Tematu rozmowy nie chce ujawnić także otoczenie Tuska. Nie mogę nic powiedzieć - odmawia komentarza poseł Platformy Rafał Grupiński. Równie tajemniczy jest sekretarz generalny PO Grzegorz Schetyna: Wszystkie tematy są możliwe - mówi.

Wieść o tym spotkaniu dotarła już do koalicjantów. Mamy sygnały, że Kaczyński chce rozmawiać z Tuskiem o przedterminowych wyborach i zapisaniu w konstytucji zakazu kandydowania do parlamentu osób skazanych prawomocnym wyrokiem. Nie wiem jednak, ile w tym prawdy - mówi jeden z prominentnych działaczy Samoobrony. Taki zapis może oznaczać koniec kariery Andrzeja Leppera.

Spotkanie Kaczyńskiego z Tuskiem nie robi za to wrażenia na politykach LPR. Nie sądzę, by rozmowa miała dotyczyć rozwiązania Sejmu. Premier wie, że ten rząd jest dobry, a po wyborach może być różnie - mówi bliski współpracownik Romana Giertycha, Radosław Parda.

Według naszych ustaleń Kaczyński traktuje spotkanie z Tuskiem jako straszak na koalicjantów. Jeśli Lepper robi konferencję z Łyżwińskim, a Giertych z otwartą przyłbicą atakuje nas przy okazji sporu o ochronę życia, to znaczy, że obu panom brakuje dyscypliny - mówi jeden z posłów PiS. Inny dodaje złośliwie: Za wcześnie uwierzyliśmy, że możemy zjeść te przystawki. Tymczasem okazuje się, że tatar z konia jeszcze wierzga, a schabowy ze świni kwiczy - dodaje.






Po Tusku kolej na Rokitę


Rozpuszczanie plotek o przyspieszonych wyborach może mieć jeszcze jeden cel: scementowanie Klubu Parlamentarnego PiS podzielonego przez sprawę ochrony życia. Premier chce, by perspektywa wyborów scementowała obie strony sporu - uważa jeden z polityków PiS.

Według naszego informatora z kancelarii premiera Donald Tusk to niejedyny polityk PO, z którym Jarosław Kaczyński chce się spotkać w najbliższym czasie.
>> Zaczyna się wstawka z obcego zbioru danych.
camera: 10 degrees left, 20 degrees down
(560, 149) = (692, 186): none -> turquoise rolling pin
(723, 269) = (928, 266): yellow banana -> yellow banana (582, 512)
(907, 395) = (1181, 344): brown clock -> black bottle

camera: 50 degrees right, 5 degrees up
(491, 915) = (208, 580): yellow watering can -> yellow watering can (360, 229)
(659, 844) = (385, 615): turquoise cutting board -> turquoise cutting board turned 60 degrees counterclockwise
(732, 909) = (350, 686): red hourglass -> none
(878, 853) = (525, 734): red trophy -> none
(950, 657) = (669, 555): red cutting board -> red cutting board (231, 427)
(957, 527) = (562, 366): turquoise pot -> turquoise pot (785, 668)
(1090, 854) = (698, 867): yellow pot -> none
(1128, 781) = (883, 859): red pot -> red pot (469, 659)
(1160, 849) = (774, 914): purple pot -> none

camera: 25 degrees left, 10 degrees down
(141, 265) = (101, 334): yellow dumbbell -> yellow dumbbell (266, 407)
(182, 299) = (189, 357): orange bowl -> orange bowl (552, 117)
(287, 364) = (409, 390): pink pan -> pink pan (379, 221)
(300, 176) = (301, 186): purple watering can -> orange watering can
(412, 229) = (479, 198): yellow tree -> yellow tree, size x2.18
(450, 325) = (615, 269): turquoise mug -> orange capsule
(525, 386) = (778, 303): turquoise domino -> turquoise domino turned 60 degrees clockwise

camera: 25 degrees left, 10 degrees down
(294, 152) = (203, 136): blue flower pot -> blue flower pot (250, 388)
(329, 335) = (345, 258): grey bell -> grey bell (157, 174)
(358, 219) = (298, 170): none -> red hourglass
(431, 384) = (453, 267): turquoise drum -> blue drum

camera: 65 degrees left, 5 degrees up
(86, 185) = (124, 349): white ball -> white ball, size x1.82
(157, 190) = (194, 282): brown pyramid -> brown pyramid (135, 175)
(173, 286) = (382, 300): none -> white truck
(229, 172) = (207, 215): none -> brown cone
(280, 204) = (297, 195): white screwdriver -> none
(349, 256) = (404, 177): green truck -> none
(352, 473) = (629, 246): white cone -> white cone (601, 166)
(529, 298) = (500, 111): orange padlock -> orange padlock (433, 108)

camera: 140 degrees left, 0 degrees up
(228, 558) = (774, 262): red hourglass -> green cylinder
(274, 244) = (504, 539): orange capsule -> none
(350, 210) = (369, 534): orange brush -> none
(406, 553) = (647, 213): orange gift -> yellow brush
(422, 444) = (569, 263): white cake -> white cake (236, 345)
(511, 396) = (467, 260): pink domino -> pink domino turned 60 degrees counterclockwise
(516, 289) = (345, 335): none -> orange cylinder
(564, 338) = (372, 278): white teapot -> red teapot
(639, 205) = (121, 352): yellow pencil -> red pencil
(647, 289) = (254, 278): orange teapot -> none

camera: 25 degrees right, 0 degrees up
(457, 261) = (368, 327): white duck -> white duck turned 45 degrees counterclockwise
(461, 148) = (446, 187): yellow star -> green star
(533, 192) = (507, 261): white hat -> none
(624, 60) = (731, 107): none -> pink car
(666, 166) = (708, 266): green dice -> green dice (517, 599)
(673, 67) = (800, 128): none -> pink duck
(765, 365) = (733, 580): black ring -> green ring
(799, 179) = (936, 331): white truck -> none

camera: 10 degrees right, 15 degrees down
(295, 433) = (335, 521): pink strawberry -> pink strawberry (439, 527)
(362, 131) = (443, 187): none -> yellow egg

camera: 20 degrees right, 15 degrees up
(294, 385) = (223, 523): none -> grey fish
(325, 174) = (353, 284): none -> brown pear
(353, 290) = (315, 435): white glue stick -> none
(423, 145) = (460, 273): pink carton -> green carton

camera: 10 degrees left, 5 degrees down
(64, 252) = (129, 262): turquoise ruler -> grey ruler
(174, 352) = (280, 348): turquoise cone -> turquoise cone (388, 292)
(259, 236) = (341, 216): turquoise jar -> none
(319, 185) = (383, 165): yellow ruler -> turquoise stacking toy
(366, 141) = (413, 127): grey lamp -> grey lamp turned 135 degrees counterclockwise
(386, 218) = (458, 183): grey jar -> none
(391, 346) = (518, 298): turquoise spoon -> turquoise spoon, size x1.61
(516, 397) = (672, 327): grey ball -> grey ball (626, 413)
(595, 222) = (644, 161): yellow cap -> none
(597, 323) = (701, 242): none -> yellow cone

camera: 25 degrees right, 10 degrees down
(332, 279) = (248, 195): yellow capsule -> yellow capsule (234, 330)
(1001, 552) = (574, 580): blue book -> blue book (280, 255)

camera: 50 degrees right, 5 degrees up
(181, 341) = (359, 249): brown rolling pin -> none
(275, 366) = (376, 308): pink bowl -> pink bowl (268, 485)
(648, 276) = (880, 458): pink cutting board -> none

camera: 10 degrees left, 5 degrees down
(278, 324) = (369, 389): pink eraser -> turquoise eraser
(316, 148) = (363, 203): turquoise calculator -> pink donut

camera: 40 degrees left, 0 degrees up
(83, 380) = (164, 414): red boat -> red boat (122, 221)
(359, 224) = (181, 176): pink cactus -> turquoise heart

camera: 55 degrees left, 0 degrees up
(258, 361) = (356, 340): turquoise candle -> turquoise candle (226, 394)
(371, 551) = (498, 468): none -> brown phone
Drugim z nich jest Jan Rokita. Wszyscy mówią, że Rokita ma odejść z Platformy, ale nic się w tej sprawie nie dzieje. Premier chce się wreszcie dowiedzieć, na ile realny jest ten rozłam w Platformie - twierdzi nasz rozmówca. Adam Lipiński zapytany, czy Jarosław Kaczyński zamierza się spotkać z Rokitą, odpowiada: Nie mogę udzielać informacji na temat nieformalnych spotkań premiera.